Dresden, to all intents and purposes economically and militarily unimportant to the Nazi war effort, wasn’t a battle. It was a slaughter from the air. It’s little wonder that American novelist, Kurt Vonnegut, based much of his critically acclaimed anti-war novel, Slaughterhouse-Five, on his experiences of living through the Dresden bombing raids. Vonnegut, an American serviceman captured at the Battle of the Bulge, survived by hiding in a meat locker at the slaughterhouse where he was held prisoner.

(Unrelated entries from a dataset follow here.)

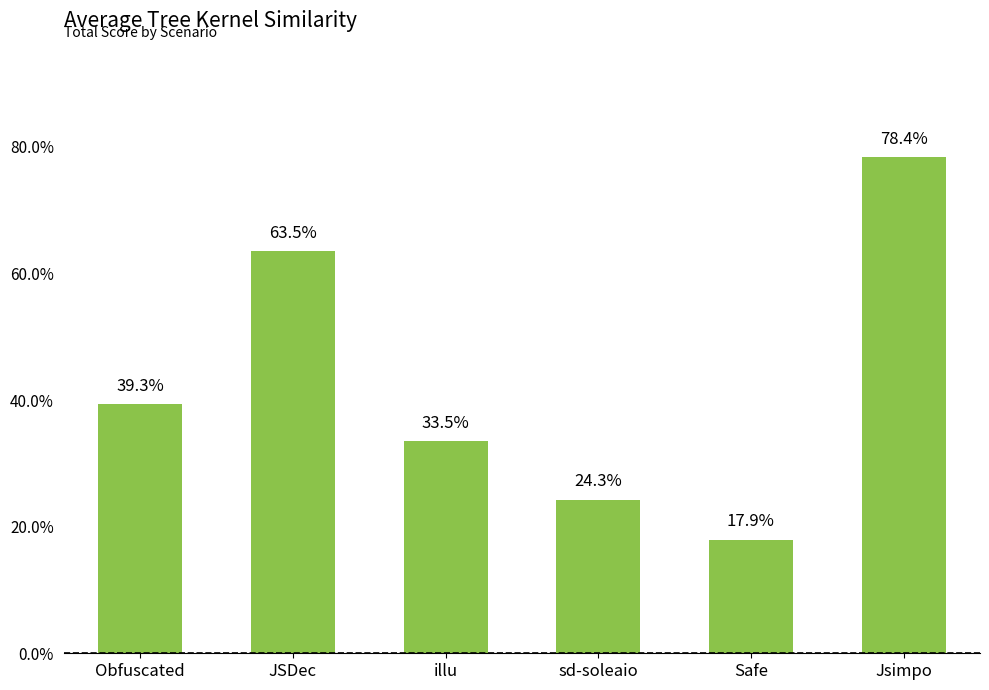

Reading right to left, what are all the values shown in this chart?

0.8	0.2	0.2	0.3	0.6	0.4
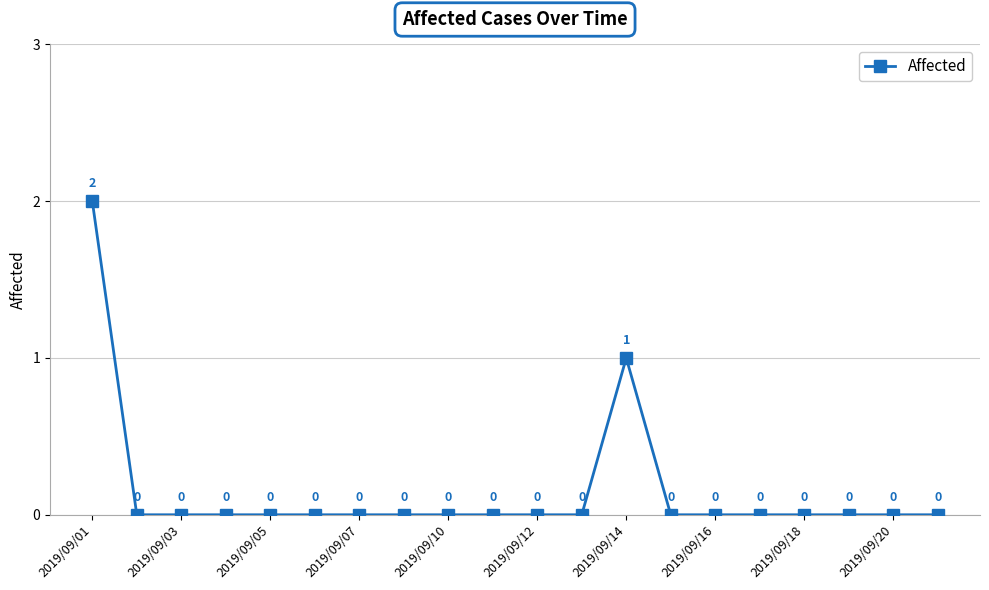

True or false: the data has more than 2 interior local peaks.

False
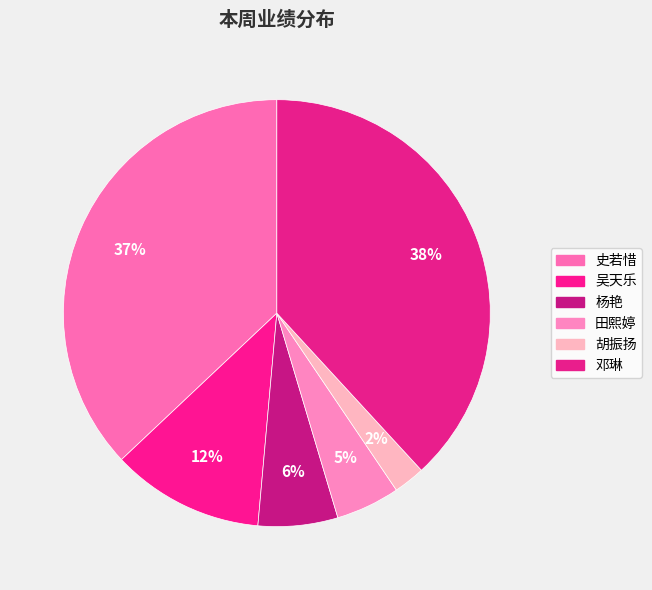

How many segments does this pie chart have?

6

The debate about whether the bombing of Dresden was a war crime still goes on, but Vonnegut recalled that, “When we came up the city was gone … They burnt the whole damn town down.” The most accurate estimates agree that around 25,000 civilians were killed in the attacks between February 13 – 15. The scale of the destruction was so great that after the war, when Dresden found itself in the Soviet zone of occupation, there were serious discussions about whether the entire city should be levelled.
That, thankfully, wasn’t to be Dresden’s ultimate fate. Starting with the beautiful Saxon royal residence, the Zwinger Palace, the Baroque centre of the city was resurrected. A true Phoenix from the flames of war emerged in the decades after the war. While the architectural and artistic treasure trove for which the city was famed will never be fully recovered, a walk along the northern banks of the River Elbe admiring the magnificent cityscape provides a stunning perspective of this remade Baroque beauty.
Our first impression of Dresden was the town’s central Neumarkt late on a Friday night after the drive from Berlin. We’d arrived with just enough time to find a few places still serving food. Our search for nourishment didn’t stop us admiring the illuminated dome of the Frauenkirche. A delicate 18th century architectural beauty that dominates the square and surrounding buildings, the Frauenkirche was left as a ruin after the war and was only reconstructed following German reunification in 1990.
We took a quick stroll around the town after dinner, thankful that the East German authorities hadn’t ploughed all this magnificent history into the ground. We stood on Brühl’s Terrace and admired the view across to the Neustadt, bridges and buildings reflected in the calm waters of the River Elbe. It was peaceful and serene, as far as it could possibly be from those fearsome nights in February 1945.